Writing things down is a great process, but it depends on how and when you do it. Try to do this an hour or so before bed so you have time for those thoughts to pop up, and deal with them early. Make a realistic and achievable to-do list for the next day. Similarly, "getting ready" for bed just before going to bed is unhelpful (ie, getting night clothes on, changing the sheets, brushing teeth in a well-lit bathroom). Do it an hour or so before bed, then then have some downtime until you feel sleepy enough to slip into bed.

Using mobile apps such as Headspace/Sleepcycle (23 per cent)
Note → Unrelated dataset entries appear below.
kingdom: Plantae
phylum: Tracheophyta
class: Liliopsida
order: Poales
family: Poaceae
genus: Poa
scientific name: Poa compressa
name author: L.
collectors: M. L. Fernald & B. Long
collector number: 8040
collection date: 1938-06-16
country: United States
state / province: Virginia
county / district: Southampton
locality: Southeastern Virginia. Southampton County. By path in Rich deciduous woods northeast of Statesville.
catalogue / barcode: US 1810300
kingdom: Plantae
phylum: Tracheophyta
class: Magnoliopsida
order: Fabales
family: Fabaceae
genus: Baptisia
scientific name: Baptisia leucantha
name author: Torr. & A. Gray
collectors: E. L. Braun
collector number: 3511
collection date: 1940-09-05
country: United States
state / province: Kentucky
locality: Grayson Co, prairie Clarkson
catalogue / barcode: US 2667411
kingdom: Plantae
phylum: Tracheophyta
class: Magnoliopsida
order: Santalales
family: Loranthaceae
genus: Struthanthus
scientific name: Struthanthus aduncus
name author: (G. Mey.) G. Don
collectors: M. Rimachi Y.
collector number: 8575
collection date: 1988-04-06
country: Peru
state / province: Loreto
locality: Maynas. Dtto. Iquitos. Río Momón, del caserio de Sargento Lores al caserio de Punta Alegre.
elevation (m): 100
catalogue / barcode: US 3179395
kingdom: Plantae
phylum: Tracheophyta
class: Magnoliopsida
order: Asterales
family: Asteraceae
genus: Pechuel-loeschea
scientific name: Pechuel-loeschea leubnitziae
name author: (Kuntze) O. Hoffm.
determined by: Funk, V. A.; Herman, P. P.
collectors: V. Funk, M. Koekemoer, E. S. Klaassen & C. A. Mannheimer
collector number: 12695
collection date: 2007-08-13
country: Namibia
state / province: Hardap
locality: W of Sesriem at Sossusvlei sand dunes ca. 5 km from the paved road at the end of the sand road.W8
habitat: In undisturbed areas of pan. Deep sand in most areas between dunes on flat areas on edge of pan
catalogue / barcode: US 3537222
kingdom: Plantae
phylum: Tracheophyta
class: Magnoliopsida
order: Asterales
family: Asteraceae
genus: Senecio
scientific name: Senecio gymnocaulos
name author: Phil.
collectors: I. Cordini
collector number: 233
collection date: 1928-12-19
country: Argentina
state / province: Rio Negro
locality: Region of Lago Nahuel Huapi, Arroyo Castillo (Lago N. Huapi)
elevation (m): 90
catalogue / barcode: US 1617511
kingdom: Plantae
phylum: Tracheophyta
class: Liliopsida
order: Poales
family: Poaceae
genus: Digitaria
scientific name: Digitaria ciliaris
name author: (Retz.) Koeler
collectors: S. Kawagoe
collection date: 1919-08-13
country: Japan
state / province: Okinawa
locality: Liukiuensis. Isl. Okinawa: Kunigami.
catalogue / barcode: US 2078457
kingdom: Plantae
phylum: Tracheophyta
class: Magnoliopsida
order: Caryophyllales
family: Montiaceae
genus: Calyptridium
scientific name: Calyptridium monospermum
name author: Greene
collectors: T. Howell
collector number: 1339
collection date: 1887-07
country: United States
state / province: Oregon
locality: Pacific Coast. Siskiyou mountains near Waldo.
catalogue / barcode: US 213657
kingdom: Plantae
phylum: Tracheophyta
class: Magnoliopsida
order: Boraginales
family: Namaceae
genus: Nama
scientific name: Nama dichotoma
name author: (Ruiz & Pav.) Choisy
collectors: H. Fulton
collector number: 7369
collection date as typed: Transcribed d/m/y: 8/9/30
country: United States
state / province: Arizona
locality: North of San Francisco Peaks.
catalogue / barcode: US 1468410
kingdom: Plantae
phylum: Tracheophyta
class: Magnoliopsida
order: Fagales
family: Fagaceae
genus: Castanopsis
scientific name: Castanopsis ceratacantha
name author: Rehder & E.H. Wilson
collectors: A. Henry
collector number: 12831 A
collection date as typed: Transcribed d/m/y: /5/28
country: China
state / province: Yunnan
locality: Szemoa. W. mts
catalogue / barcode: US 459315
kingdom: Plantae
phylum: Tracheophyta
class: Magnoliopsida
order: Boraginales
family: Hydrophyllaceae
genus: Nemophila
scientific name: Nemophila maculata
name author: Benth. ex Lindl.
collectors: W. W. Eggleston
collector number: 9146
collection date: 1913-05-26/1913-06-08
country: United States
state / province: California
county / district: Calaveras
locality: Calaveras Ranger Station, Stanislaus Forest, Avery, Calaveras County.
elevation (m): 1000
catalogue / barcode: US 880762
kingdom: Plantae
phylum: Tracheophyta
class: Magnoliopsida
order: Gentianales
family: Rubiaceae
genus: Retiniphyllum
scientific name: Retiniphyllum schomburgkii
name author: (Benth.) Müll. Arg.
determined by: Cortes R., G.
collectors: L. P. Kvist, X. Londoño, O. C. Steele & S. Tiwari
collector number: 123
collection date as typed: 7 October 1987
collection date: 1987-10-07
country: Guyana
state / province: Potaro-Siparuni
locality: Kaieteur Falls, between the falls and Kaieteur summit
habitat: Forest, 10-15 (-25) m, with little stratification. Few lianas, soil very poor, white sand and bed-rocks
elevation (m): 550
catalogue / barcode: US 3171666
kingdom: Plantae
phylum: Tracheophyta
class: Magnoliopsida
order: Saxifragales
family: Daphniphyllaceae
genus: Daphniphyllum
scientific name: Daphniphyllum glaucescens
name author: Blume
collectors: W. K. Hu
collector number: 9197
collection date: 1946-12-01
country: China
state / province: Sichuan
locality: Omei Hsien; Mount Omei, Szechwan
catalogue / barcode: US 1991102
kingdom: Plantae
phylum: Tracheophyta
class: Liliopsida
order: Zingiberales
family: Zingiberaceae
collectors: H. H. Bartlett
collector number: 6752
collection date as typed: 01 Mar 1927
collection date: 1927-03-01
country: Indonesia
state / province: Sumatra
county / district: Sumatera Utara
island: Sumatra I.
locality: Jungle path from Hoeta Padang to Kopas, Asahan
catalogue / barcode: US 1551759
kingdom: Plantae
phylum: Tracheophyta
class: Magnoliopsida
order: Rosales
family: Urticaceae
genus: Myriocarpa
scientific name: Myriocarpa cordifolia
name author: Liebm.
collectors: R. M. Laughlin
Apps such as Headspace help you relax – but they are never going to be as effective as they could be if you use them only at night. Using apps as a short-term fix to quickly wind down for sleep isn’t going to help improve your sleep long term. Try to see these aids as more of a lifestyle change to help you become calmer and more relaxed in general and that will help your sleep in the long term. Perhaps avoid apps that track your sleep – they can make you more anxious if you don’t see the results you want.